The problem:
Answer these questions using the text on Bergmann's rule below.
1. In what year did Richard Hesse propose his extension of Bergmann's rule?
2. Modeling a person's trunk and limbs as cylinders shows what percentage decrease in surface area-to-volume ratio from a height of 1.5 m to 1.8 m?
3. In Valerius Geist's 1986 study, body size was found to be proportional to what?

Text under study:
>>>

The earliest explanation, given by Bergmann when originally formulating the rule, is that larger animals have a lower surface area to volume ratio than smaller animals, so they radiate less body heat per unit of mass, and therefore stay warmer in cold climates. Warmer climates impose the opposite problem: body heat generated by metabolism needs to be dissipated quickly rather than stored within.

Thus, the higher surface area-to-volume ratio of smaller animals in hot and dry climates facilitates heat loss through the skin and helps cool the body. When analyzing Bergmann's Rule in the field, groups of populations being studied are of different thermal environments, and also have been separated long enough to genetically differentiate in response to these thermal conditions. The relationship between stature and mean annual temperature can be explained by modeling any shape that is increasing in any dimension. As you increase the height of a shape, its surface area-to-volume ratio will decrease. Modeling a person's trunk and limbs as cylinders shows a 17% decrease in surface area-to-volume ratio from a person who is 1.5 m tall to a person who is 1.8 m tall even at the same body mass index (BMI).

In marine crustaceans, it has been proposed that an increase in size with latitude is observed because decreasing temperature results in increased cell size and increased life span, both of which lead to an increase in maximum body size (continued growth throughout life is characteristic of crustaceans). The size trend has been observed in hyperiid and gammarid amphipods, copepods, stomatopods, mysids, and planktonic euphausiids, both in comparisons of related species as well as within widely distributed species. Deep-sea gigantism is observed in some of the same groups, possibly for the same reasons. An additional factor in aquatic species may be the greater dissolved oxygen concentration at lower temperature. This view is supported by the reduced size of crustaceans in high-altitude lakes. A further possible influence on invertebrates is reduced predation pressure at high latitude. A study of shallow water brachiopods found that predation was reduced in polar areas relative to temperate latitudes (the same trend was not found in deep water, where predation is also reduced, or in comparison of tropical and temperate brachiopods, perhaps because tropical brachiopods have evolved to smaller sizes to successfully evade predation).

== Hesse's rule==
In 1937 German zoologist and ecologist Richard Hesse proposed an extension of Bergmann's rule. Hesse's rule, also known as the heart–weight rule, states that species inhabiting colder climates have a larger heart in relation to body weight than closely related species inhabiting warmer climates.

==Criticism==
In a 1986 study, Valerius Geist claimed Bergmann's rule to be false and the correlation with temperature to be spurious. Instead, Geist found that body size is proportional to the duration of the annual productivity pulse, or food availability per animal during the growing season.

<<<

Short-answer chart tasks:
>>>

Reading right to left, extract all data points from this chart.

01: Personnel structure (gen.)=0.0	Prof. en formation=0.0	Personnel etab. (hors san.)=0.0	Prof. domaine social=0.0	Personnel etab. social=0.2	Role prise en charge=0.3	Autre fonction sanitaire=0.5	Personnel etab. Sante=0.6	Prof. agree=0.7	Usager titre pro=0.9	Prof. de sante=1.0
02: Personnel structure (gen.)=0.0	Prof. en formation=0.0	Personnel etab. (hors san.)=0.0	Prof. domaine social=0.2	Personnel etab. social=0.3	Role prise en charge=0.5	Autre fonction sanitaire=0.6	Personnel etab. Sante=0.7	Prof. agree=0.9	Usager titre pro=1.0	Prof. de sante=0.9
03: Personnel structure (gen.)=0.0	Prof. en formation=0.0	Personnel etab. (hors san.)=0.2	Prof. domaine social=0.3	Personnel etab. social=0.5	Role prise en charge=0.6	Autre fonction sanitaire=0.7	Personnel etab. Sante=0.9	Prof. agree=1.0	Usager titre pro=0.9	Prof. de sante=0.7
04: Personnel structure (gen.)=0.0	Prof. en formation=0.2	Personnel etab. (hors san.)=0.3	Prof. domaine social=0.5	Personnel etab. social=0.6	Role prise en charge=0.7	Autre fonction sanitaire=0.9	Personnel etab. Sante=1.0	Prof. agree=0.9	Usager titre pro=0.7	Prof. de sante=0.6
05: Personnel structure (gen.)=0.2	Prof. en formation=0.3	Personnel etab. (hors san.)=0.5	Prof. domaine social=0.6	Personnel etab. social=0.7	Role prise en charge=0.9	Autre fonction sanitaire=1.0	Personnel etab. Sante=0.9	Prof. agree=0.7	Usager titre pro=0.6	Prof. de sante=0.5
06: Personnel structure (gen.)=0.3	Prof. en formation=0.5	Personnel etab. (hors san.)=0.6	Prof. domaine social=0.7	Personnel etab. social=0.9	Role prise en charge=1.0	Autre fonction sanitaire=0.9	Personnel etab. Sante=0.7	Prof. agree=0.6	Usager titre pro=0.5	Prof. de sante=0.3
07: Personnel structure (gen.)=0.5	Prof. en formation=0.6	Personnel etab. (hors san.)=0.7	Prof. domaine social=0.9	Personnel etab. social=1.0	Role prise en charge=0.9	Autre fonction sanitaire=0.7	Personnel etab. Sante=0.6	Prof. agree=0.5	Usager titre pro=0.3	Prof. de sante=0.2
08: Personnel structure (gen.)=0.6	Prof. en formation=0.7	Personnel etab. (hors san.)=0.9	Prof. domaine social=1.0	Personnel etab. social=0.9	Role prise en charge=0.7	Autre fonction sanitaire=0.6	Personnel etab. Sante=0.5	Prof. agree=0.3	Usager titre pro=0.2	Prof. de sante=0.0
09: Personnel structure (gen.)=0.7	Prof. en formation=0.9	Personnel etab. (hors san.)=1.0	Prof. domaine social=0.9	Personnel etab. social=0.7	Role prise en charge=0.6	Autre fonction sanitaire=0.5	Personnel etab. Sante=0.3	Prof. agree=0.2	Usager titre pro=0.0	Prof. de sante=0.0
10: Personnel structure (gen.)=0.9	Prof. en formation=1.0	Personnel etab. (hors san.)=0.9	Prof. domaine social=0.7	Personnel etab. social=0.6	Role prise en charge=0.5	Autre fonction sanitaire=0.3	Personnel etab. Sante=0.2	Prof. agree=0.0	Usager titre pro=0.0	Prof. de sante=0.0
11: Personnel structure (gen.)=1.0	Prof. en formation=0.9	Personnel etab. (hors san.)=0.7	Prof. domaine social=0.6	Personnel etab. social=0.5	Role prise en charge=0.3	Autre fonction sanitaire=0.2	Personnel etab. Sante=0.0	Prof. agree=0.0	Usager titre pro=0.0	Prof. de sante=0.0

<<<

Solution to this task:
1. 1937
2. 17%
3. The duration of the annual productivity pulse, or food availability per animal during the growing season